> **RECORDS FOR THE TASK**
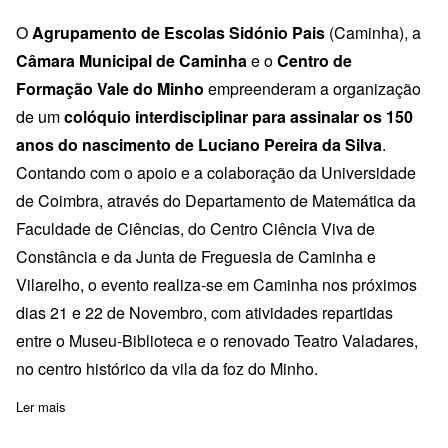
O
Agrupamento de Escolas Sidónio Pais
(Caminha), a
Câmara Municipal de Caminha
e o
Centro de
Formação Vale do Minho
empreenderam a organização
de um
colóquio interdisciplinar para assinalar os 150
anos do nascimento de Luciano Pereira da Silva
.
Contando com o apoio e a colaboração da Universidade
de Coimbra, através do Departamento de Matemática da
Faculdade de Ciências, do Centro Ciência Viva de
Constância e da Junta de Freguesia de Caminha e
Vilarelho, o evento realiza-se em Caminha nos próximos
dias 21 e 22 de Novembro, com atividades repartidas
entre o Museu-Biblioteca e o renovado Teatro Valadares,
no centro histórico da vila da foz do Minho.
Ler mais
sobre Vida e Obra de Luciano Pereira da Silva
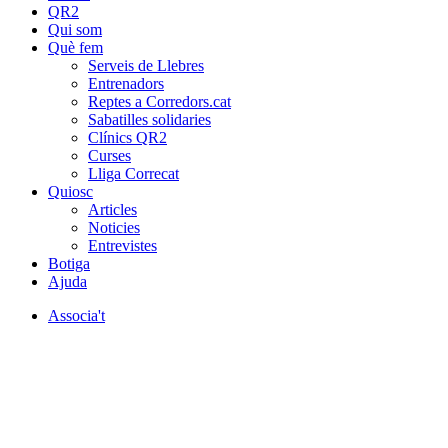
QR2
Qui som
Què fem
Serveis de Llebres
Entrenadors
Reptes a Corredors.cat
Sabatilles solidaries
Clínics QR2
Curses
Lliga Correcat
Quiosc
Articles
Noticies
Entrevistes
Botiga
Ajuda
Associa't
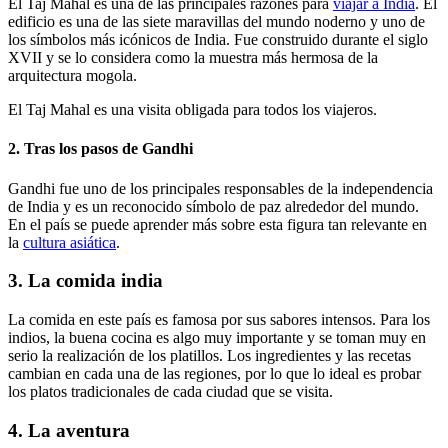
El Taj Mahal es una de las principales razones para
viajar a India
. El
edificio es una de las siete maravillas del mundo noderno y uno de
los símbolos más icónicos de India. Fue construido durante el siglo
XVII y se lo considera como la muestra más hermosa de la
arquitectura mogola.
El Taj Mahal es una visita obligada para todos los viajeros.
2. Tras los pasos de Gandhi
Gandhi fue uno de los principales responsables de la independencia
de India y es un reconocido símbolo de paz alrededor del mundo.
En el país se puede aprender más sobre esta figura tan relevante en
la
cultura asiática
.
3. La comida india
La comida en este país es famosa por sus sabores intensos. Para los
indios, la buena cocina es algo muy importante y se toman muy en
serio la realización de los platillos. Los ingredientes y las recetas
cambian en cada una de las regiones, por lo que lo ideal es probar
los platos tradicionales de cada ciudad que se visita.
4. La aventura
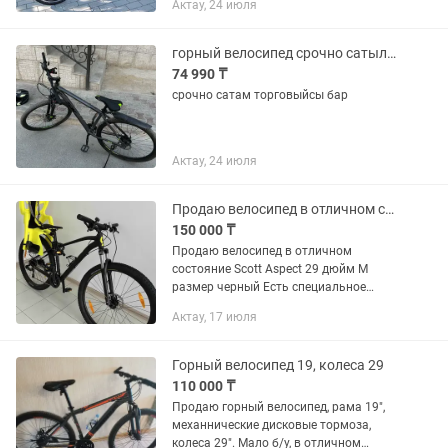
Актау, 24 июля
За 120 брали
горный велосипед срочно сатылады
74 990 ₸
срочно сатам торговыйсы бар
Актау, 24 июля
Продаю велосипед в отличном состояние Scott Aspect 970 29 дюйм М черный
150 000 ₸
Продаю велосипед в отличном
состояние Scott Aspect 29 дюйм М
размер черный Есть специальное
детское кресло сзади, одним нажатием
Актау, 17 июля
вставляется и убирается. Покупал в
2023 году в апреле. Есть документы...
Горный велосипед 19, колеса 29
110 000 ₸
Продаю горный велосипед, рама 19",
механнические дисковые тормоза,
колеса 29". Мало б/у, в отличном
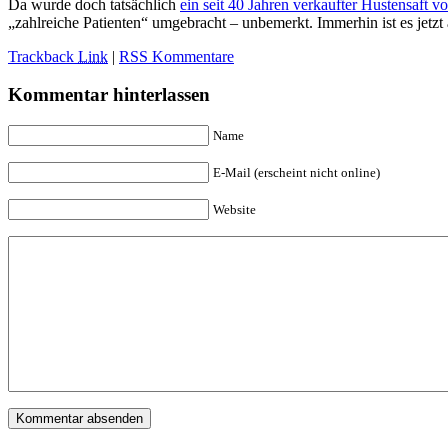
Da wurde doch tatsächlich
ein seit 40 Jahren verkaufter Hustensaf
„zahlreiche Patienten“ umgebracht – unbemerkt. Immerhin ist es jetz
Trackback
Link
|
RSS Kommentare
Kommentar hinterlassen
Name
E-Mail (erscheint nicht online)
Website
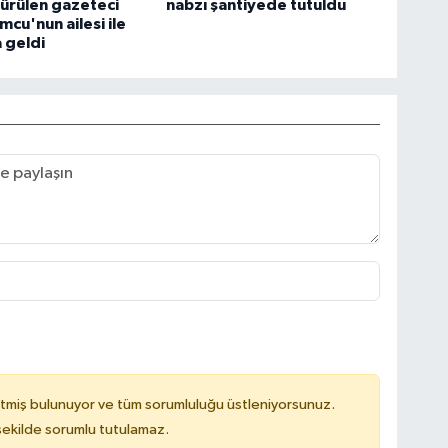
ürülen gazeteci
nabzı şantiyede tutuldu
cu'nun ailesi ile
a geldi
tmiş bulunuyor ve tüm sorumluluğu üstleniyorsunuz.
 şekilde sorumlu tutulamaz.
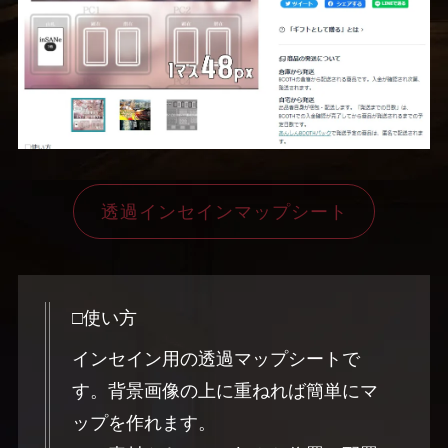
透過インセインマップシート
□使い方
インセイン用の透過マップシートで
す。背景画像の上に重ねれば簡単にマ
ップを作れます。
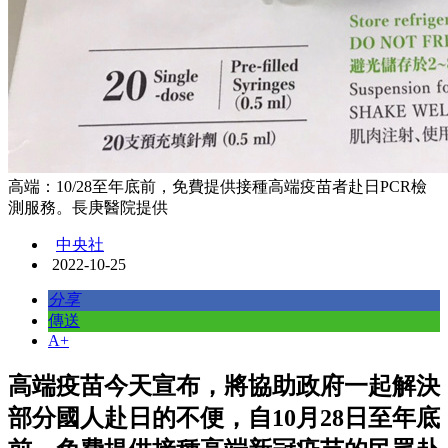
高端：10/28至年底前，免費提供接種高端疫苗者赴日PCR檢
測服務。長庚醫院提供
中央社
2022-10-25
分享
傳送
A+
高端疫苗今天宣布，將協助政府一起解決
部分國人赴日的不便，自10月28日至年底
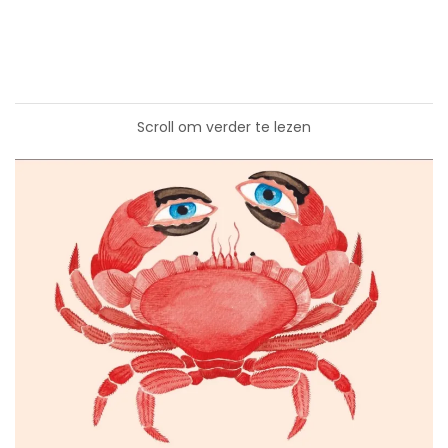
Scroll om verder te lezen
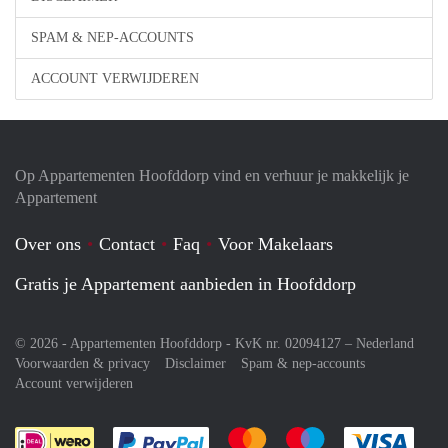
SPAM & NEP-ACCOUNTS
ACCOUNT VERWIJDEREN
Op Appartementen Hoofddorp vind en verhuur je makkelijk je
Appartement
Over ons
Contact
Faq
Voor Makelaars
Gratis je Appartement aanbieden in Hoofddorp
© 2026 - Appartementen Hoofddorp - KvK nr. 02094127 –
Nederland
Voorwaarden & privacy
Disclaimer
Spam & nep-accounts
Account verwijderen
Je rekent gemakkelijk af met Paypal
Je rekent gemakkelijk af met M
Je rekent gemakkelij
Je re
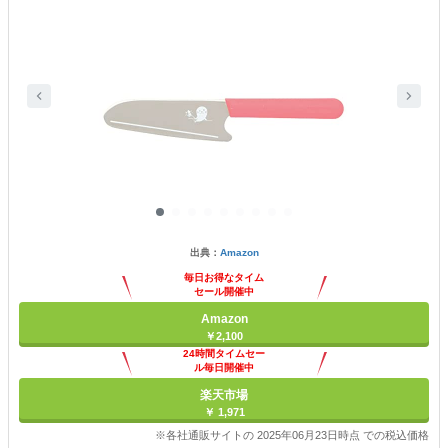
出典：
Amazon
毎日お得なタイム
セール開催中
Amazon
￥2,100
24時間タイムセー
ル毎日開催中
楽天市場
￥ 1,971
※各社通販サイトの 2025年06月23日時点 での税込価格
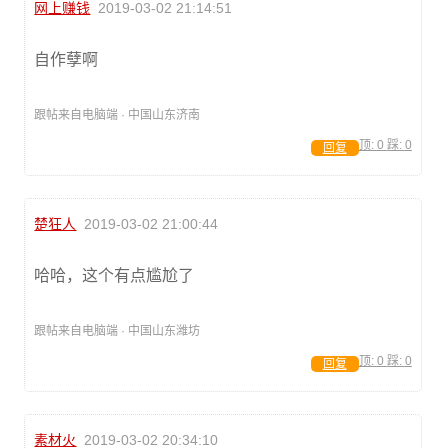
网上赚钱
2019-03-02 21:14:51
自作孽啊
跟帖来自电脑端 · 中国山东济南
顶:
0
踩:
0
回复
楚狂人
2019-03-02 21:00:44
哈哈，这个有点尴尬了
跟帖来自电脑端 · 中国山东潍坊
顶:
0
踩:
0
回复
素材火
2019-03-02 20:34:10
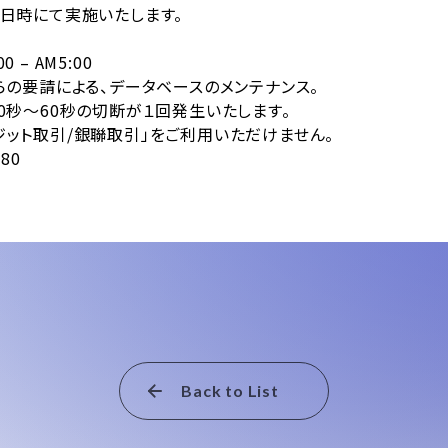
日時にて実施いたします。
 – AM5:00
らの要請による、データベースのメンテナンス。
～60秒の切断が１回発生いたします。
/銀聯取引」をご利用いただけません。
80
Back to List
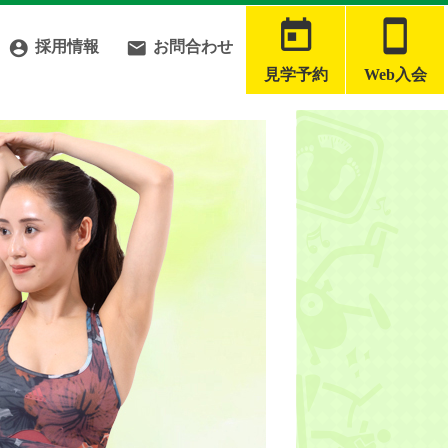




採用情報
お問合わせ
見学予約
Web入会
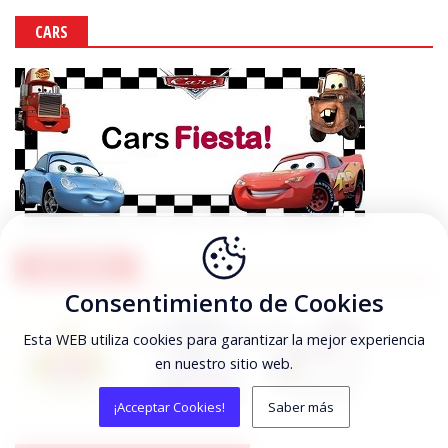
CARS
UNICORNIOS
Consentimiento de Cookies
Esta WEB utiliza cookies para garantizar la mejor experiencia
en nuestro sitio web.
¡Acceptar Cookies!
Saber más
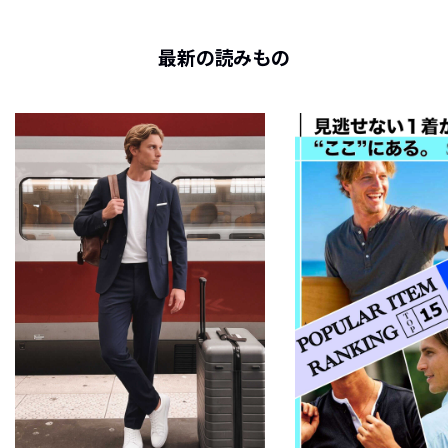
最新の読みもの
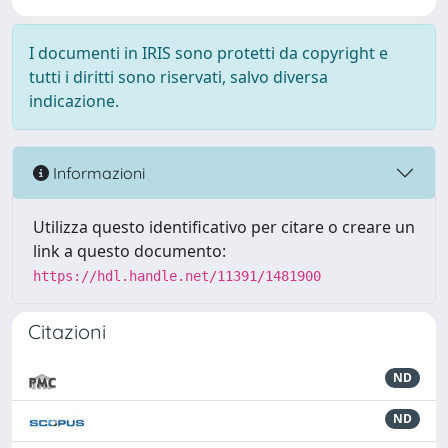
I documenti in IRIS sono protetti da copyright e
tutti i diritti sono riservati, salvo diversa
indicazione.
Informazioni
Utilizza questo identificativo per citare o creare un
link a questo documento:
https://hdl.handle.net/11391/1481900
Citazioni
ND
ND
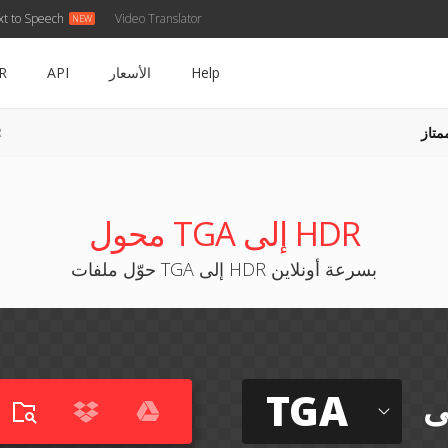
xt to Speech
Video Translator
Help
الأسعار
API
R
متاز
A
محول TGA إلى HDR
حوّل ملفات TGA إلى HDR بسرعة أونلاين
TGA
ى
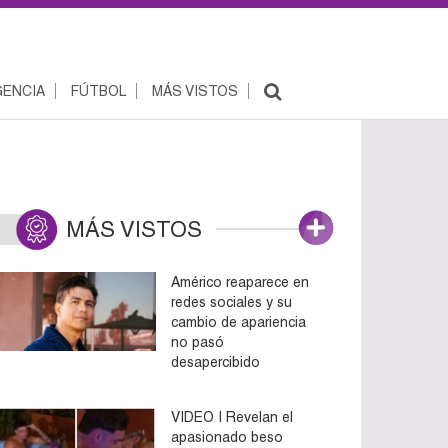
ENCIA
FÚTBOL
MÁS VISTOS
MÁS VISTOS
Américo reaparece en
redes sociales y su
cambio de apariencia
no pasó
desapercibido
VIDEO | Revelan el
apasionado beso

> **EXERCISE AIM**
Repeat all of the lines with every "Taj Mahal" swapped for "Fuerte Rojo" and nothing else changed. Leave the pictures out.

> **FINISHED EXERCISE**
O
Agrupamento de Escolas Sidónio Pais
(Caminha), a
Câmara Municipal de Caminha
e o
Centro de
Formação Vale do Minho
empreenderam a organização
de um
colóquio interdisciplinar para assinalar os 150
anos do nascimento de Luciano Pereira da Silva
.
Contando com o apoio e a colaboração da Universidade
de Coimbra, através do Departamento de Matemática da
Faculdade de Ciências, do Centro Ciência Viva de
Constância e da Junta de Freguesia de Caminha e
Vilarelho, o evento realiza-se em Caminha nos próximos
dias 21 e 22 de Novembro, com atividades repartidas
entre o Museu-Biblioteca e o renovado Teatro Valadares,
no centro histórico da vila da foz do Minho.
Ler mais
sobre Vida e Obra de Luciano Pereira da Silva
QR2
Qui som
Què fem
Serveis de Llebres
Entrenadors
Reptes a Corredors.cat
Sabatilles solidaries
Clínics QR2
Curses
Lliga Correcat
Quiosc
Articles
Noticies
Entrevistes
Botiga
Ajuda
Associa't
El Fuerte Rojo es una de las principales razones para
viajar a India
. El
edificio es una de las siete maravillas del mundo noderno y uno de
los símbolos más icónicos de India. Fue construido durante el siglo
XVII y se lo considera como la muestra más hermosa de la
arquitectura mogola.
El Fuerte Rojo es una visita obligada para todos los viajeros.
2. Tras los pasos de Gandhi
Gandhi fue uno de los principales responsables de la independencia
de India y es un reconocido símbolo de paz alrededor del mundo.
En el país se puede aprender más sobre esta figura tan relevante en
la
cultura asiática
.
3. La comida india
La comida en este país es famosa por sus sabores intensos. Para los
indios, la buena cocina es algo muy importante y se toman muy en
serio la realización de los platillos. Los ingredientes y las recetas
cambian en cada una de las regiones, por lo que lo ideal es probar
los platos tradicionales de cada ciudad que se visita.
4. La aventura
Актау, 24 июля
За 120 брали
горный велосипед срочно сатылады
74 990 ₸
срочно сатам торговыйсы бар
Актау, 24 июля
Продаю велосипед в отличном состояние Scott Aspect 970 29 дюйм М черный
150 000 ₸
Продаю велосипед в отличном
состояние Scott Aspect 29 дюйм М
размер черный Есть специальное
детское кресло сзади, одним нажатием
Актау, 17 июля
вставляется и убирается. Покупал в
2023 году в апреле. Есть документы...
Горный велосипед 19, колеса 29
110 000 ₸
Продаю горный велосипед, рама 19",
механнические дисковые тормоза,
колеса 29". Мало б/у, в отличном
Da wurde doch tatsächlich
ein seit 40 Jahren verkaufter Hustensaf
„zahlreiche Patienten“ umgebracht – unbemerkt. Immerhin ist es jetz
Trackback
Link
|
RSS Kommentare
Kommentar hinterlassen
Name
E-Mail (erscheint nicht online)
Website
ürülen gazeteci
nabzı şantiyede tutuldu
cu'nun ailesi ile
a geldi
tmiş bulunuyor ve tüm sorumluluğu üstleniyorsunuz.
 şekilde sorumlu tutulamaz.
透過インセインマップシート
□使い方
インセイン用の透過マップシートで
す。背景画像の上に重ねれば簡単にマ
ップを作れます。
高端：10/28至年底前，免費提供接種高端疫苗者赴日PCR檢
測服務。長庚醫院提供
中央社
2022-10-25
分享
傳送
A+
高端疫苗今天宣布，將協助政府一起解決
部分國人赴日的不便，自10月28日至年底
Scroll om verder te lezen
SPAM & NEP-ACCOUNTS
ACCOUNT VERWIJDEREN
Op Appartementen Hoofddorp vind en verhuur je makkelijk je
Appartement
Over ons
Contact
Faq
Voor Makelaars
Gratis je Appartement aanbieden in Hoofddorp
© 2026 - Appartementen Hoofddorp - KvK nr. 02094127 –
Nederland
Voorwaarden & privacy
Disclaimer
Spam & nep-accounts
Account verwijderen
Je rekent gemakkelijk af met Paypal
Je rekent gemakkelijk af met M
Je rekent gemakkelij
Je re
出典：
Amazon
毎日お得なタイム
セール開催中
Amazon
￥2,100
24時間タイムセー
ル毎日開催中
楽天市場
￥ 1,971
※各社通販サイトの 2025年06月23日時点 での税込価格
网上赚钱
2019-03-02 21:14:51
自作孽啊
跟帖来自电脑端 · 中国山东济南
顶:
0
踩:
0
回复
楚狂人
2019-03-02 21:00:44
哈哈，这个有点尴尬了
跟帖来自电脑端 · 中国山东潍坊
顶:
0
踩:
0
回复
素材火
2019-03-02 20:34:10
日時にて実施いたします。
 – AM5:00
らの要請による、データベースのメンテナンス。
～60秒の切断が１回発生いたします。
/銀聯取引」をご利用いただけません。
80
Back to List




採用情報
お問合わせ
見学予約
Web入会
CARS
UNICORNIOS
Consentimiento de Cookies
Esta WEB utiliza cookies para garantizar la mejor experiencia
en nuestro sitio web.
¡Acceptar Cookies!
Saber más
最新の読みもの
I documenti in IRIS sono protetti da copyright e
tutti i diritti sono riservati, salvo diversa
indicazione.
Informazioni
Utilizza questo identificativo per citare o creare un
link a questo documento:
https://hdl.handle.net/11391/1481900
Citazioni
ND
ND
xt to Speech
Video Translator
Help
الأسعار
API
R
متاز
A
محول TGA إلى HDR
حوّل ملفات TGA إلى HDR بسرعة أونلاين
TGA
ى
ENCIA
FÚTBOL
MÁS VISTOS
MÁS VISTOS
Américo reaparece en
redes sociales y su
cambio de apariencia
no pasó
desapercibido
VIDEO | Revelan el
apasionado beso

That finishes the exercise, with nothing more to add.